If you want to be skeptical of ywtf’s claim, then have at it. If you want to demand additional corroborating evidence before you’re satisfied that she drew a 4, good for you!

But if you believe the hat has 99 4’s and one 17 in it, and she says she drew a 4, wouldn’t you also want corroboration, if the number she drew had some impact on the world (let’s say, if she drew a 4, it’d send three guys to prison for a long time)? Assuming that you’ve got the resources to achieve corroboration, why would you demand more corroboration in the first case than the second?

Nobody’s objecting to the calls for corroboration. Folks are objecting to saying that the call for corroboration should be affected by the rarity of the claim, when the claim happens on an annual basis.

Daniel

Veggimite reply to my query really baffled me.

If his justification for not believing a claim about a RNG is simply like “I need to see evidence before believing anything” then that’s acceptable.

But he didn’t say that.

He said this:

Its the kind of logic that makes android’s cry.

The random number generator was my hypothetical. In my hypothetical, I said this:

So that’s a given. (I believe at the time we were talking about sixteen numbers.)

The odds are the same for any sequence of sixteen numbers between 0-99. Unbelievably slim.

And yet we know before the numbers are generated that one sequence of sixteen numbers will beat the odds.
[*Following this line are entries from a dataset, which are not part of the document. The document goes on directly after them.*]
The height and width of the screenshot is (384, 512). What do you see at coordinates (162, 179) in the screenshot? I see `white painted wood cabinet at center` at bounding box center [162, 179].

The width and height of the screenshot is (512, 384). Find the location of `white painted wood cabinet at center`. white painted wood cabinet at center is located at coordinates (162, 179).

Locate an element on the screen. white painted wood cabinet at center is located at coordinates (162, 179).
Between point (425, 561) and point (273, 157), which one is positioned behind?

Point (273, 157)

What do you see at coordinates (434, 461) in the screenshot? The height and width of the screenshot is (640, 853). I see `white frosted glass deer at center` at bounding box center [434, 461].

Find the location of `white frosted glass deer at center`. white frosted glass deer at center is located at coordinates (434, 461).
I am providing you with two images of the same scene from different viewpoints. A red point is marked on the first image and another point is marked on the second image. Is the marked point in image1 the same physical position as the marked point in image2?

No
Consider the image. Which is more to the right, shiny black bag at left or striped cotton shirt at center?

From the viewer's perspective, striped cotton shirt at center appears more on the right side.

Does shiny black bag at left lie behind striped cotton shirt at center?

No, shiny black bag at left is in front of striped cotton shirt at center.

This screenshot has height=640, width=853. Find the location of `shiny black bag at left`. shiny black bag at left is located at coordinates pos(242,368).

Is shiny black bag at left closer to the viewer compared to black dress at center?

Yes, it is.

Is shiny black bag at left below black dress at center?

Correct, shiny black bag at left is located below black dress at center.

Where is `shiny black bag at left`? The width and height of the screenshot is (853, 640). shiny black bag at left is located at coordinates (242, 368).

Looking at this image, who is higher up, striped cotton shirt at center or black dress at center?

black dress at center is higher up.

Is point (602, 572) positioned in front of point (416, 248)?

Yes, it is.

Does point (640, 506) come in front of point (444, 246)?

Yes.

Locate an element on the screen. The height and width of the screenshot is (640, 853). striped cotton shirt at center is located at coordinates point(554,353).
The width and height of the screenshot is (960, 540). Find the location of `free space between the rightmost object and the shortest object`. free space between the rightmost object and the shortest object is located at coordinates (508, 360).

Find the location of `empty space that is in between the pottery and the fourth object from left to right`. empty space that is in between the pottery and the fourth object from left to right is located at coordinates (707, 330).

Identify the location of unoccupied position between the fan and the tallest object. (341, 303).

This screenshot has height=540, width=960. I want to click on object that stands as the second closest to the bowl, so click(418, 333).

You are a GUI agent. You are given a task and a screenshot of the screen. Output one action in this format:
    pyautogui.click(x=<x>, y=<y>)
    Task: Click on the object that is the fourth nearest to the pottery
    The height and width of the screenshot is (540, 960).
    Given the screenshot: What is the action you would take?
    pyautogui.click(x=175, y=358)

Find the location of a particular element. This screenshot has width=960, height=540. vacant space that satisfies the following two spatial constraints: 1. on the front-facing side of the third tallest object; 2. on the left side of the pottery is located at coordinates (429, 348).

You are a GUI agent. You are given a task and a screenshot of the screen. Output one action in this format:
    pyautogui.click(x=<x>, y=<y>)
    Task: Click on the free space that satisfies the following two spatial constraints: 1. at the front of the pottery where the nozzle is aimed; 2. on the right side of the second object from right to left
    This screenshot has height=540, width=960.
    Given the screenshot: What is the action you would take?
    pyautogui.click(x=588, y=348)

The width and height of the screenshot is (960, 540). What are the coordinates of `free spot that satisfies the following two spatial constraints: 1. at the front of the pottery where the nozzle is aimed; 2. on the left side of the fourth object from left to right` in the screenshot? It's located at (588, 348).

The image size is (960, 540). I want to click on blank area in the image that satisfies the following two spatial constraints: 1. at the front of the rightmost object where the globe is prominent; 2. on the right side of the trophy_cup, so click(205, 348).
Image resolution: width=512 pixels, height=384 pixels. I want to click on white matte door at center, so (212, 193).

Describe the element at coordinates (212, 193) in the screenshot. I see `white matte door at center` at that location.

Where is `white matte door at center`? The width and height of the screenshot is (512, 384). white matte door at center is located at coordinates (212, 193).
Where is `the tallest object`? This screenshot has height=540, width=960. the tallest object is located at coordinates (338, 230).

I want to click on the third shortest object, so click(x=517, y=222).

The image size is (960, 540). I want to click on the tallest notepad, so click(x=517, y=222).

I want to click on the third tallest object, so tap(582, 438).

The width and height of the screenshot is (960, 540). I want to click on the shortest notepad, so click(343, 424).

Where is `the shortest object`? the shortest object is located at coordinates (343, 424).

The series of numbers will be generated on live television at the Oscars with VegemiteMoose, YWTF, LHoD, Roger Penrose, Cecil, and Tomndebb in attendance as witnesses and participants. Each of them will contribute one number. VegemiteMoose will get to choose the order and place in which people will insert numbers. The other numbers will be generated by the random number generator.

The sequence of sixteen will prevail in a parallel universe if something goes wrong in this one.